The product of these visits, along with countless other conversations, is a dynamic collection that encapsulates the artistic zeitgeist of the past few decades. Following the sale of selected works in New York, Paris and London earlier this year, Christie’s is delighted to present a large and outstanding group from the collection in London this October. Spread across the 20th/21st Century Evening Sale and Post-War & Contemporary Art Day and Online Sales, these works capture Tiqui’s immersion in the British art scene at the turn of the millennium. Among them are exceptional works by Damien Hirst, including Never Mind (1990-1991)—one of the artist’s earliest Medicine Cabinets—and the rare parallelogram-shaped Pharmaceutical Painting Nalorphine (1995). Works by Antony Gormley, Sarah Lucas, Tracey Emin and others are brought into dialogue with international artists including Franz West, Fischli & Weiss and Sarah Morris. The group also pays tribute to Tiqui’s love of Latin American art, with works by artists such as Carlos Garaicoa, Oscar Murillo and Ernesto Neto.
Tiqui’s highly refined eye has led her to become a sought-after advisor to museums around the world.

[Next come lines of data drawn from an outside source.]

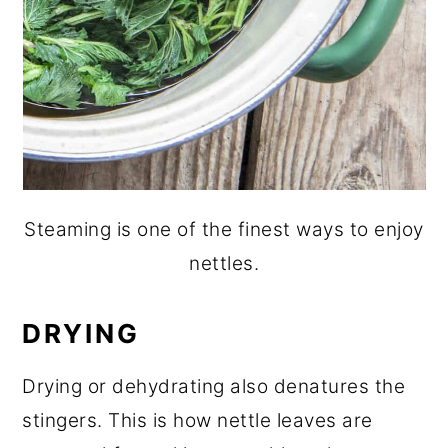
Steaming is one of the finest ways to enjoy
nettles.
DRYING
Drying or dehydrating also denatures the
stingers. This is how nettle leaves are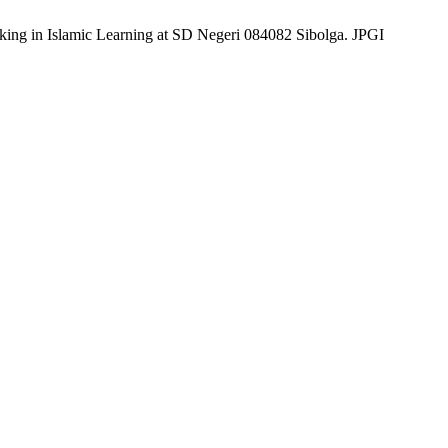
king in Islamic Learning at SD Negeri 084082 Sibolga. JPGI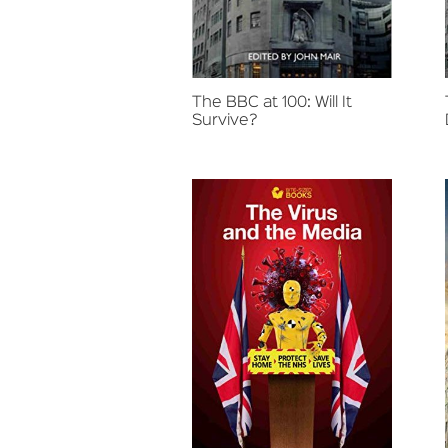
The BBC at 100: Will It
Survive?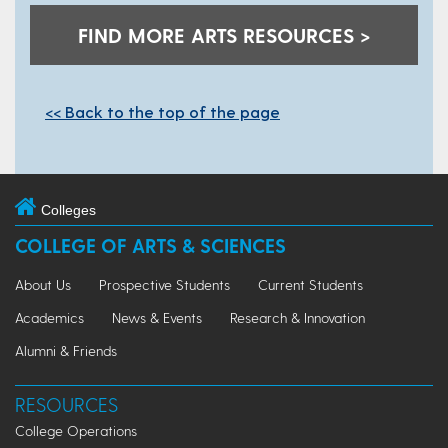
FIND MORE ARTS RESOURCES >
<< Back to the top of the page
Colleges
COLLEGE OF ARTS & SCIENCES
About Us
Prospective Students
Current Students
Academics
News & Events
Research & Innovation
Alumni & Friends
RESOURCES
College Operations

Together she and Ago have served on influential committees including the International Council of the Tate Gallery in London, the Solomon R. Guggenheim Museum in New York, the Musée d’Art Moderne de Paris and the Nouveau Musée National de Monaco. Tiqui’s passion to communicate the joys she has found in art has also resulted in several critically acclaimed books, including Could Have, Would Have, Should Have (Art/Books, 2016), For Art’s Sake: Inside the Homes of Art Dealers (Rizzoli, 2020), and Inside the Homes of Artists: For Art’s Sake (Rizzoli, 2024).